Pedido
Transcreva, do texto sobre casais separados e os filhos, a parte que vai de "Eles, elas e" até "a quem for’.", com as duas pontas incluídas.

Texto para ler
——

Eles, elas e os filhos

A mulher bateu à porta, ansiosa e esbaforida.Teria aproximadamente cinquenta anos, que talvez já tivessem sido vistosos.

carregava uma história igual à de muitas outras mulheres e à de alguns homens.

afectos em mutação, casamentos desfeitos, tutela dos filhos, visitas, pensões de alimentos.

grande número de mulheres como esta, esgotada a capacidade de ser infeliz todos os dias em nome dos filhos, quebra os votos e negoceia civilizadamente o exercício do poder parental.

quando se chega a este estado, qualquer das partes é capaz de fazer coisas que, mais tarde, terá ‘pudor de contar seja a quem for’.

as crianças, na sua qualidade de filhos, são joguetes de raivas e frustrações exercidas em nome do seu ‘superior interesse’.

——

Dados
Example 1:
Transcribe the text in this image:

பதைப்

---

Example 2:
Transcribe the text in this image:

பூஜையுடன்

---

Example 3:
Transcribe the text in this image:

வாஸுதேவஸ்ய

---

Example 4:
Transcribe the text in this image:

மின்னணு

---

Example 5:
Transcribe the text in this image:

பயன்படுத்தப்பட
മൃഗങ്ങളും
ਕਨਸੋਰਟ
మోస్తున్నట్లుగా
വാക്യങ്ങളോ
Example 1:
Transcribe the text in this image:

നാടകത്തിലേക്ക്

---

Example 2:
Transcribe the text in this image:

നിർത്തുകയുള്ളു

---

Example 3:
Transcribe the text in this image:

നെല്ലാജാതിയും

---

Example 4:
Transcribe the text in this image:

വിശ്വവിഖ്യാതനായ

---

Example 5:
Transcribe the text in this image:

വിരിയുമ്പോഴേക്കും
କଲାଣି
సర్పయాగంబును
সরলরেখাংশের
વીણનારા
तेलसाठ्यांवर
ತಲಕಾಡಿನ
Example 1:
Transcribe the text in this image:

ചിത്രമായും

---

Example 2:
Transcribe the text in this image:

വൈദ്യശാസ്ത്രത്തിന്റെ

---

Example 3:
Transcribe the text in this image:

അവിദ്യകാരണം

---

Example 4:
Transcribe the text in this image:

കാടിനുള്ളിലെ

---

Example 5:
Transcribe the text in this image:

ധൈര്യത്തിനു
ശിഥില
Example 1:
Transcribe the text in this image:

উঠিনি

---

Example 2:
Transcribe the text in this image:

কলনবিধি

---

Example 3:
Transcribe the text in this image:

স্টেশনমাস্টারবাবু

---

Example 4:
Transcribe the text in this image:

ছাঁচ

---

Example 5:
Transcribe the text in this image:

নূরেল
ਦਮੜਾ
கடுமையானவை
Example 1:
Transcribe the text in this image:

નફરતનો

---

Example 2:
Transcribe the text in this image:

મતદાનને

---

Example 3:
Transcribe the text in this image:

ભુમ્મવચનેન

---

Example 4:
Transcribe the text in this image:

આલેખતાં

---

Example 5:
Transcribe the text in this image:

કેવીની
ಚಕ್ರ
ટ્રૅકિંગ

——

Resposta
Eles, elas e os filhos

A mulher bateu à porta, ansiosa e esbaforida.Teria aproximadamente cinquenta anos, que talvez já tivessem sido vistosos.

carregava uma história igual à de muitas outras mulheres e à de alguns homens.

afectos em mutação, casamentos desfeitos, tutela dos filhos, visitas, pensões de alimentos.

grande número de mulheres como esta, esgotada a capacidade de ser infeliz todos os dias em nome dos filhos, quebra os votos e negoceia civilizadamente o exercício do poder parental.

quando se chega a este estado, qualquer das partes é capaz de fazer coisas que, mais tarde, terá ‘pudor de contar seja a quem for’.